MongoDB stock broke out of a cup-with-handle base with a 412.67 buy point in late November, but then shares sold off following MongoDB’s October-ended quarterly results on Dec. 5. While the company topped earnings and sales estimates, its outlook disappointed Wall Street.

MongoDB started to consolidate at that point and formed another, higher base with a 442.84 entry. It also formed a handle with an early buy point of 426.51. The stock jumped 10.3% and reclaimed its 10-week moving average forcefully the week of Feb. 2, setting the stock up for a breakout. Now, MongoDB stock is extended from that higher buy zone on the stock market, which reached to 464.98.

Quarterly earnings growth has exploded, with a 317% increase in its most recent quarter. Sales growth ranged from 29% to 40% in the last three quarters. Its cloud-based document database service, MongoDB Atlas, integrates with the Amazon Bedrock service. The technology uses artificial intelligence tools to design Amazon Web Services applications.

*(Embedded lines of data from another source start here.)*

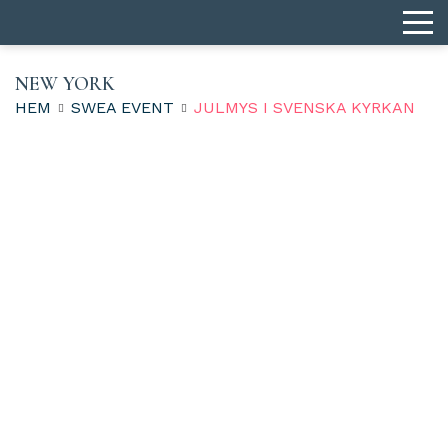
NEW YORK
HEM
SWEA EVENT
JULMYS I SVENSKA KYRKAN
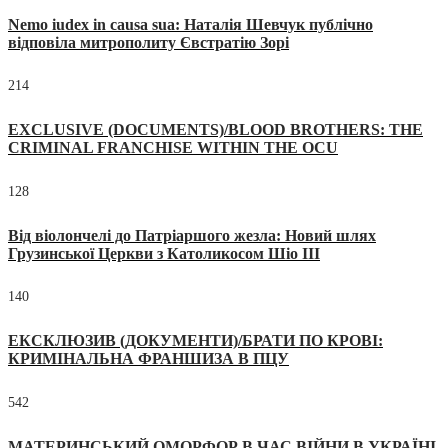
Nemo iudex in causa sua: Наталія Шевчук публічно
відповіла митрополиту Євстратію Зорі
214
EXCLUSIVE (DOCUMENTS)/BLOOD BROTHERS: THE
CRIMINAL FRANCHISE WITHIN THE OCU
128
Від віолончелі до Патріаршого жезла: Новий шлях
Грузинської Церкви з Католикосом Шіо III
140
ЕКСКЛЮЗИВ (ДОКУМЕНТИ)/БРАТИ ПО КРОВІ:
КРИМІНАЛЬНА ФРАНШИЗА В ПЦУ
542
МАТЕРИНСЬКИЙ ОМОРФОР В ЧАС ВІЙНИ В УКРАЇНІ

AAON (AAON) broke out of a newly formed flat base with a 75.24 buy point. The heating, ventilation and air conditioning stock bypassed the top of its buy range at 79 as it reached an all-time high Friday. The stock tested its 10-week line and created a bullish three-weeks-tight pattern within the short base, before breaking out.

Its IBD Accumulation/Distribution Rating of A shows heavy institutional buying over the last 13 weeks. In addition, its 1.4 Up/Down Ratio supports a move higher, as more investors are getting in than out of the growth stock.

Stock Market Rally Adds More Names

Tenable (TENB) broke out of a cuplike base with a 49.77 buy point in heavy volume, and is in a buy zone reaching to 52.26. An early handle-like entry, which was also part of a three-weeks-tight pattern, was seen at 48.51. A third buying opportunity appeared at a trendline breakout around 47.70.

The cybersecurity stock gapped up 5.3% in heavy volume and broke out after Tenable reported fourth-quarter profits and sales that beat views, on Feb. 6. Quarterly earnings grew 108% on 16% sales growth. The stock’s high institutional backing is reflected in the breakout’s heavy volume, its A/D Rating of A and its high 1.9 Up/Down Ratio.

Among other growth companies on the stock market, customer engagement platform operator Braze (BRZE), broke out of a cuplike base with a 58.67 entry, and is in a buy zone stretching to 61.60. An early handle entry was also seen at 57.59.

Braze stock sank even after the company reported a smaller-than-expected October-ended quarterly loss and higher sales, on Dec. 6. The stock turned around in mid-January to reclaim its 10-week line. The company is not yet profitable but sales growth has ranged from 31% to 33% in the last three quarters.